#### PROMPT:
Print every line from the start of the data, and when you reach the line with "right shoulder: (27, 141)", include it and stop. Pictures are not part of the copy.

-.-.-

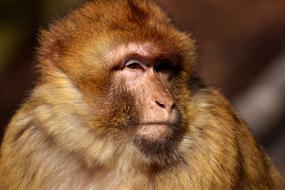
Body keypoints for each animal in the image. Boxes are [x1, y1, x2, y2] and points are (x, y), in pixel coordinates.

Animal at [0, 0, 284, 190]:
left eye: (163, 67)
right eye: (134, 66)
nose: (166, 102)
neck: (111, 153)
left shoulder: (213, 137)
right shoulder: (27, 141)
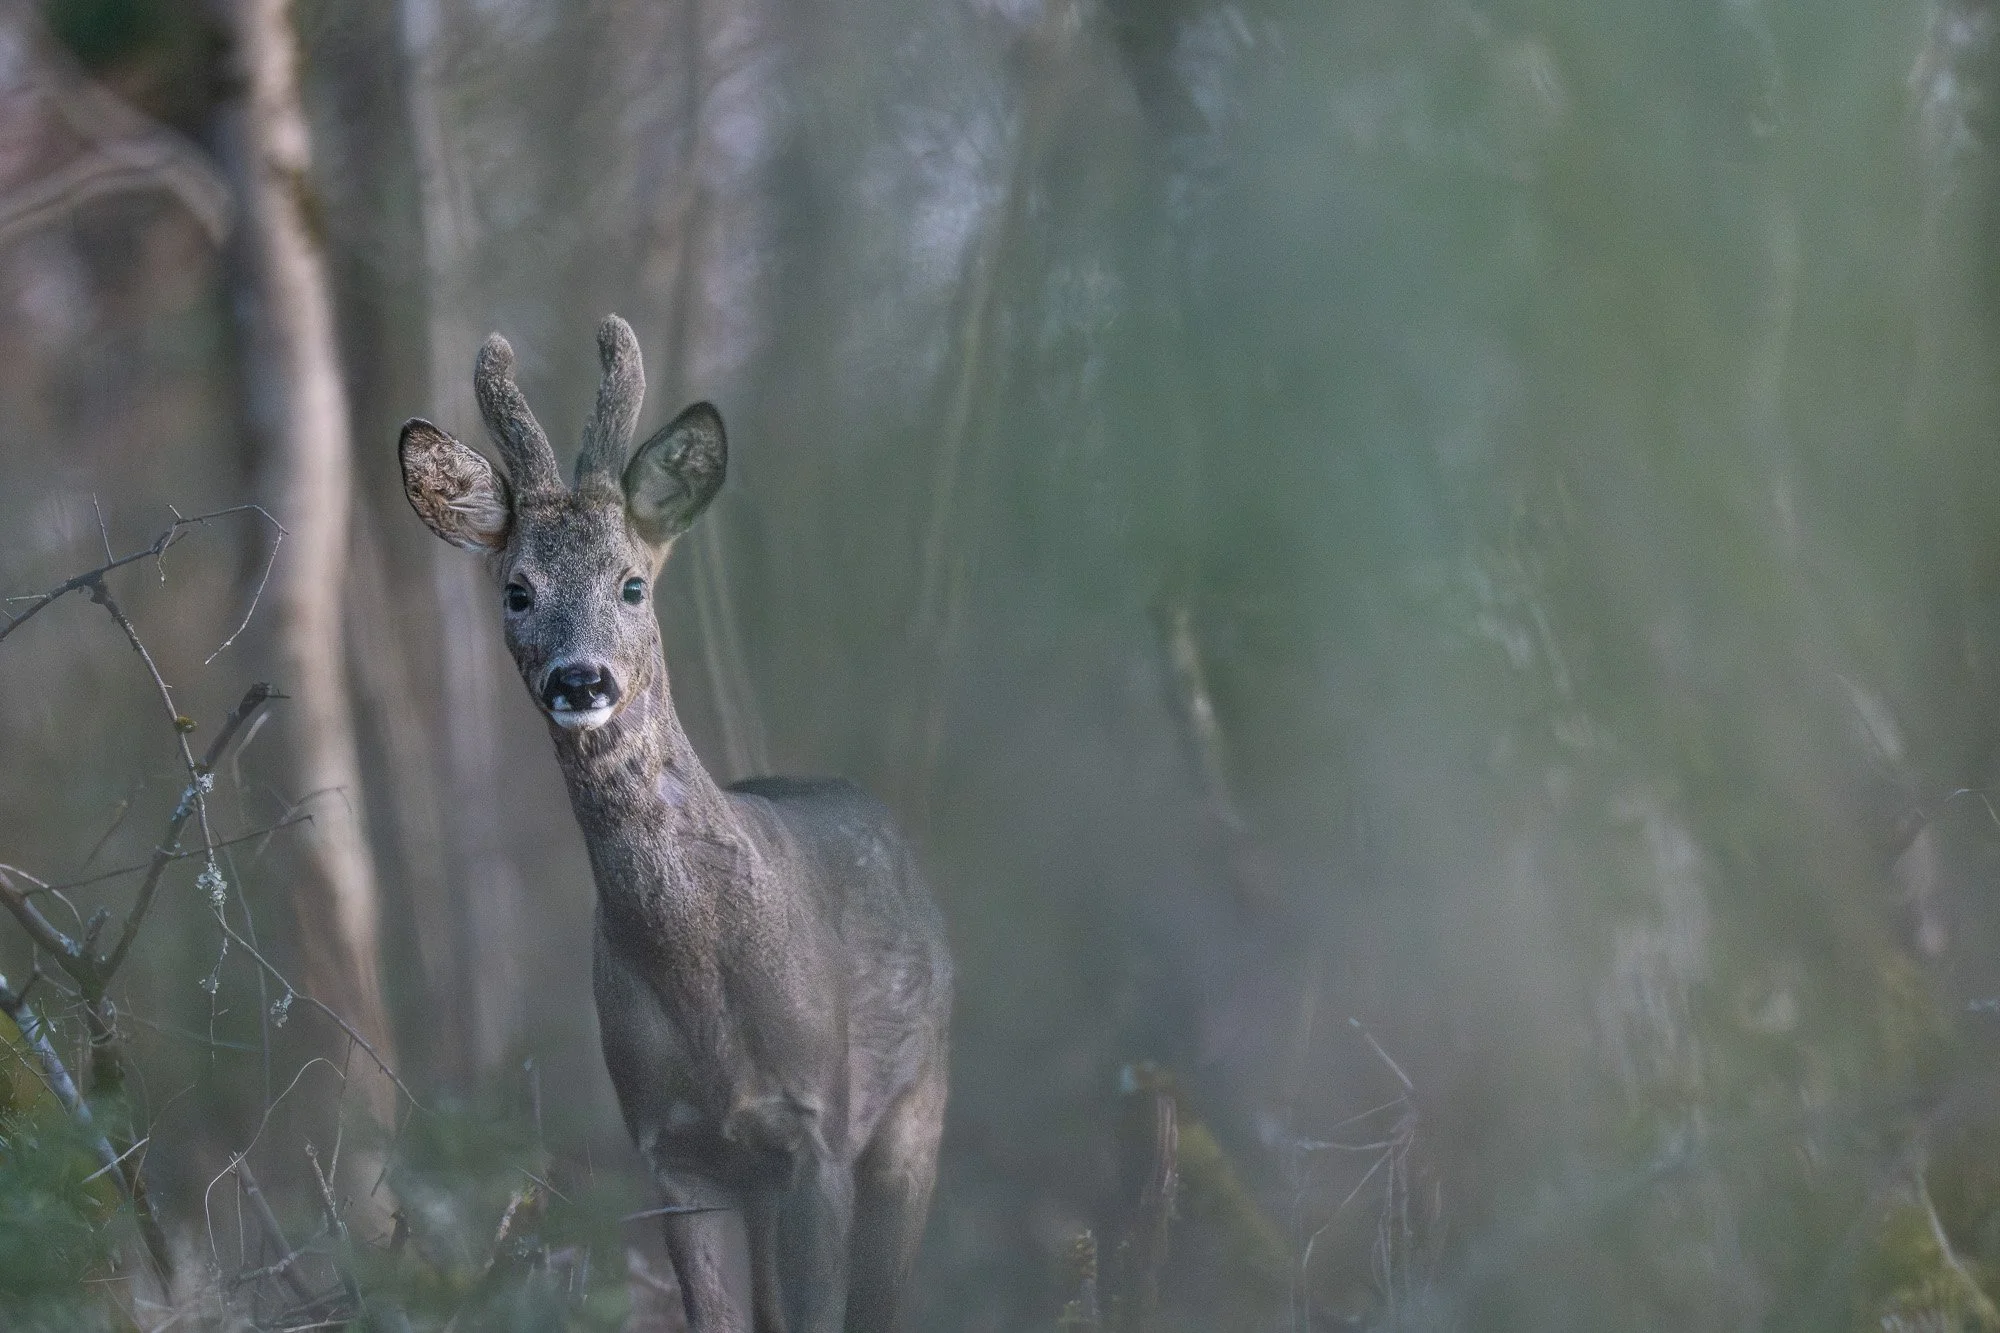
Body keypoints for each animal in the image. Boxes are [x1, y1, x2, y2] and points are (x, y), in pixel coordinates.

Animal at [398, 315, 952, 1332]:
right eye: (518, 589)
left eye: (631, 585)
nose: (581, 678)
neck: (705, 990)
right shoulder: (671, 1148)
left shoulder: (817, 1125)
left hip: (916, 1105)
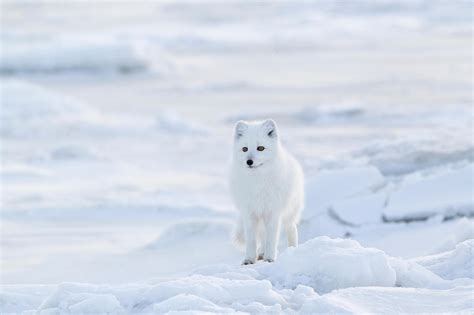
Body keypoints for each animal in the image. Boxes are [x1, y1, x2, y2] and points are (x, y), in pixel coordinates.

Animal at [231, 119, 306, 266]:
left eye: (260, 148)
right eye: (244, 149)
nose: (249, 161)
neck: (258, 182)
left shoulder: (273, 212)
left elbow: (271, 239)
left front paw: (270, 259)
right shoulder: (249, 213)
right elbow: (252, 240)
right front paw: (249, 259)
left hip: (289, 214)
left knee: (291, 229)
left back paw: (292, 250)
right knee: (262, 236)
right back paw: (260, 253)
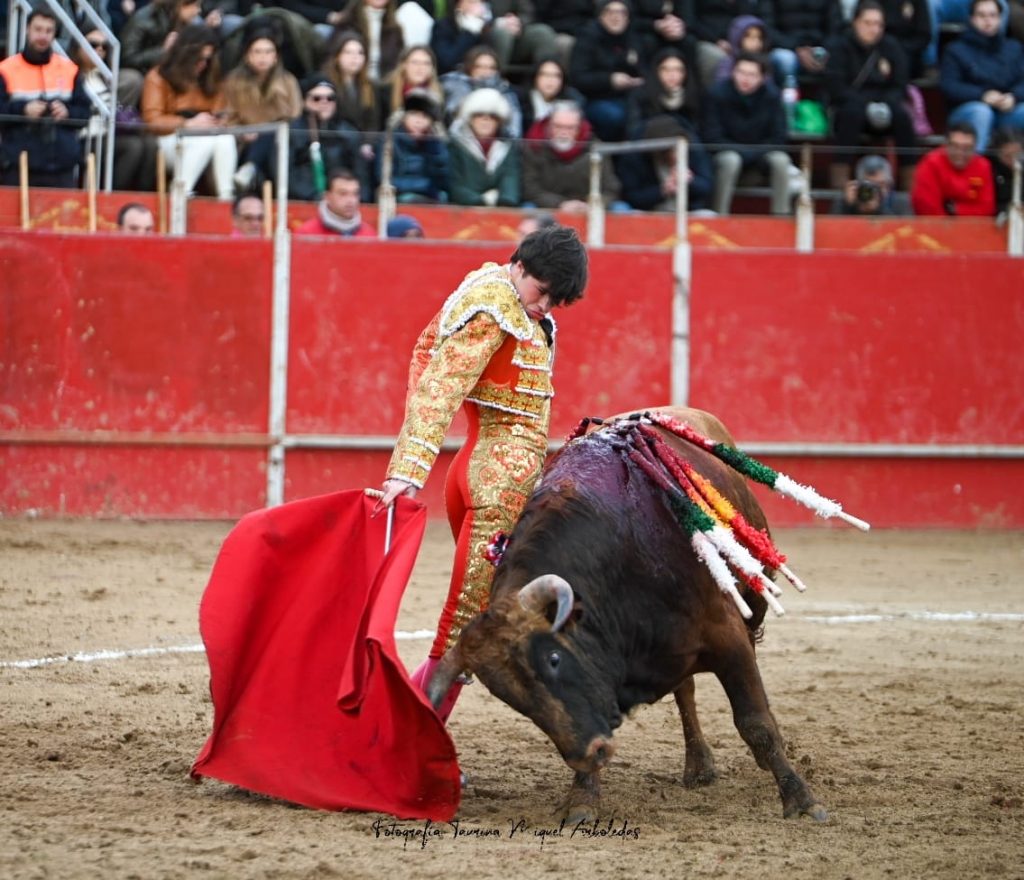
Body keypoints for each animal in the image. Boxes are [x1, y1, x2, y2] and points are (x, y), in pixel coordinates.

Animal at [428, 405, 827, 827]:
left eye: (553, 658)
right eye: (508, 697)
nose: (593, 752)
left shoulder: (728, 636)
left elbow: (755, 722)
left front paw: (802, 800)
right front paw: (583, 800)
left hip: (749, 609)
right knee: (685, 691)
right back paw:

-.-.-

#### YOUR SOLUTION:
Body keypoints for each animal in the image. Boxes are [x1, y1, x2, y2] and points are (x, y), in pixel coordinates.

Animal at [0, 0, 284, 190]:
left eye: (163, 67)
right eye: (134, 66)
nose: (166, 102)
neck: (111, 153)
left shoulder: (213, 137)
right shoulder: (27, 141)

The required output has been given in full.